Разделение российского еврейства на две религиозные ветви: хасидскую и талмудическую – очерчивалось разными географическими зонами их распространения. На севере, среди прибалтийского еврейства, наиболее состоятельного и образованного, господствовали «миснагдим» – буквально «противящиеся», то есть не принявшие хасидского обновления, верные раввинистическим устоям, предпочитавшие обучение Книге, ученый, законнический путь Богопознания. Ближе к югу, среди бедного еврейского населения, прежде всего на Украине, – не оставалось другого пути к Богу, кроме легкосердечности, беззаботности, радости нищего сердца: там проповедь основателя хасидизма Баал Шем Това (Бешта) имела наибольший успех. Закон написан не в книгах, а в твоем собственном сердце, как открытость Богу и сорадование всякой мелочи, приоткрывающей Его волю.
Как известно, семейство Пастернаков происходит с крайнего юга географической зоны еврейского расселения в России – из Одессы.

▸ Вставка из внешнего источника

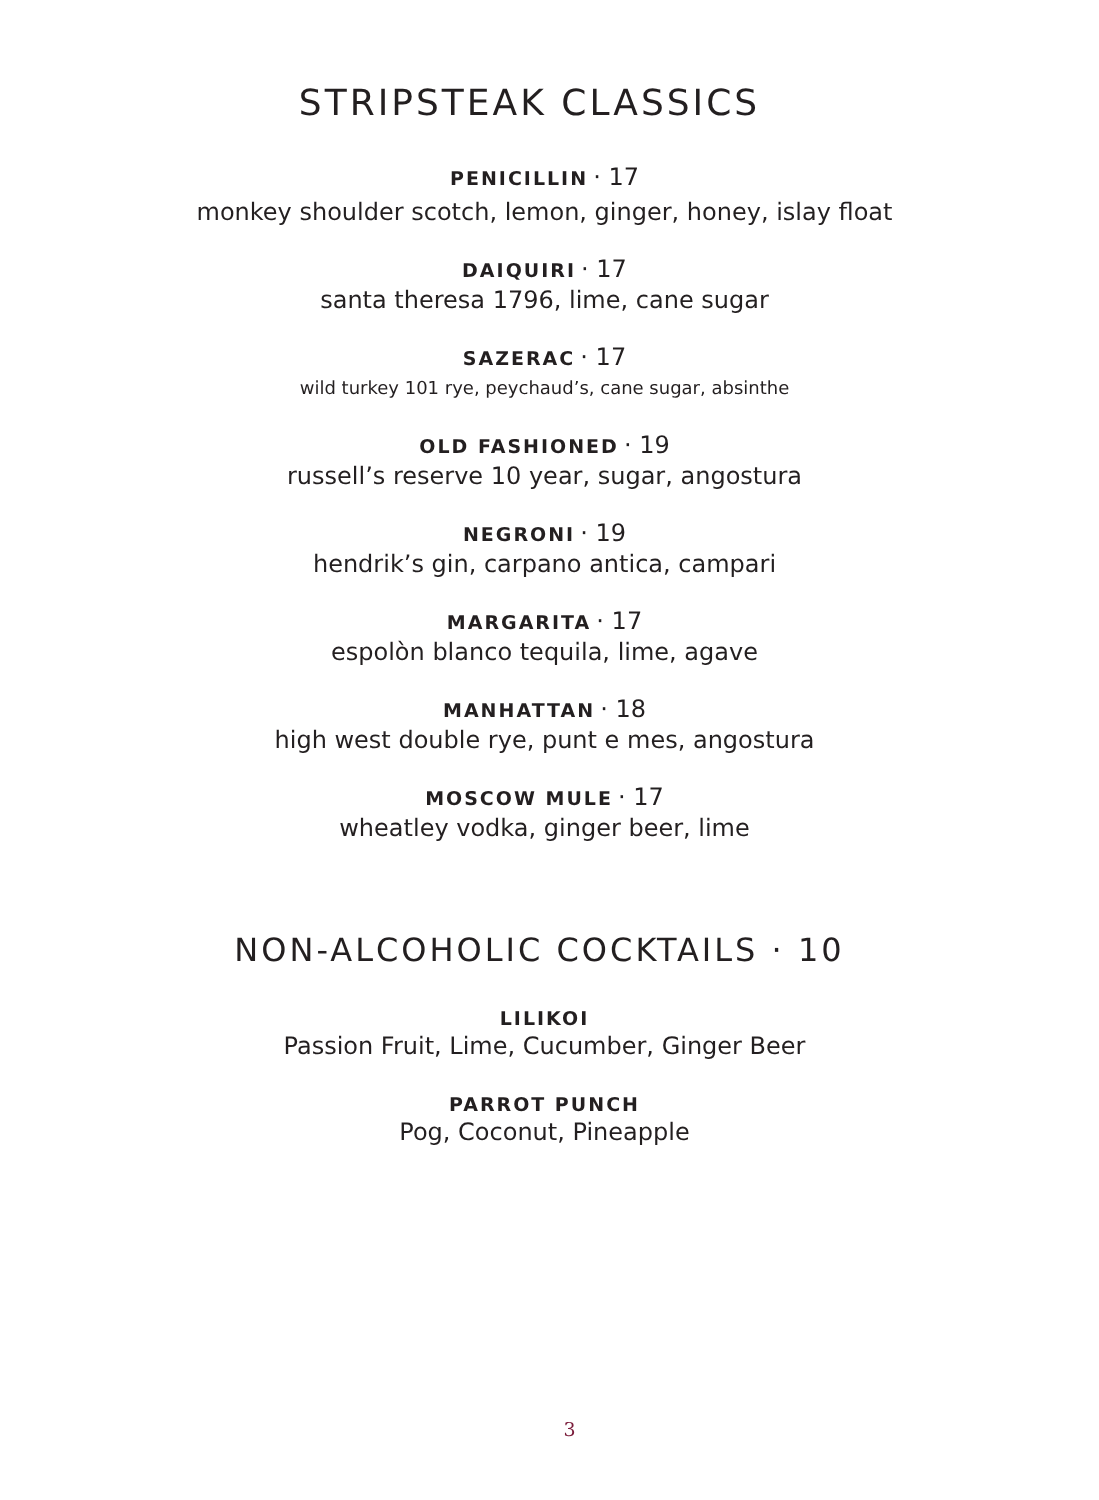STRIPSTEAK CLASSICS
PENICILLIN · 17
monkey shoulder scotch, lemon, ginger, honey, islay float
DAIQUIRI · 17
santa theresa 1796, lime, cane sugar
SAZERAC · 17
wild turkey 101 rye, peychaud’s, cane sugar, absinthe
OLD FASHIONED · 19
russell’s reserve 10 year, sugar, angostura
NEGRONI · 19
hendrik’s gin, carpano antica, campari
MARGARITA · 17
espolòn blanco tequila, lime, agave
MANHATTAN · 18
high west double rye, punt e mes, angostura
MOSCOW MULE · 17
wheatley vodka, ginger beer, lime
NON-ALCOHOLIC COCKTAILS · 10
LILIKOI
Passion Fruit, Lime, Cucumber, Ginger Beer
PARROT PUNCH
Pog, Coconut, Pineapple
3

Предки Мандельштама, напротив, происходят с севера, по отцовской линии – из Риги, по материнской – из Вильно. Преобладание творческого хасидизма в Пастернаке и творческого талмудизма в Мандельштама в какой-то мере предвосхищено той духовной средой, которая питала их предков227.
Талмудисты по сложившейся тысячелетней традиции полагали, что народ, рассеянный Богом за свои грехи, должен плакать и молиться, читать Талмуд и следовать букве и духу Закона, и в этом – единственный путь искупления грехов и возвращения Божьей милости. Хасиды же – и в этом они могут быть соотнесены с харизматическими движениями в других религиях (например, суфизм в мусульманстве, пятидесятничество в христианстве) – считали, что верующему дано воспринимать Бога полнотой своего умиленного и просветленного сердца. Хасидизм – экзистенциально-мистическое движение в восточно-европейском еврействе, особенно гонимом и страждущем и потому чувствительном к проповеди радостного Богопознания228.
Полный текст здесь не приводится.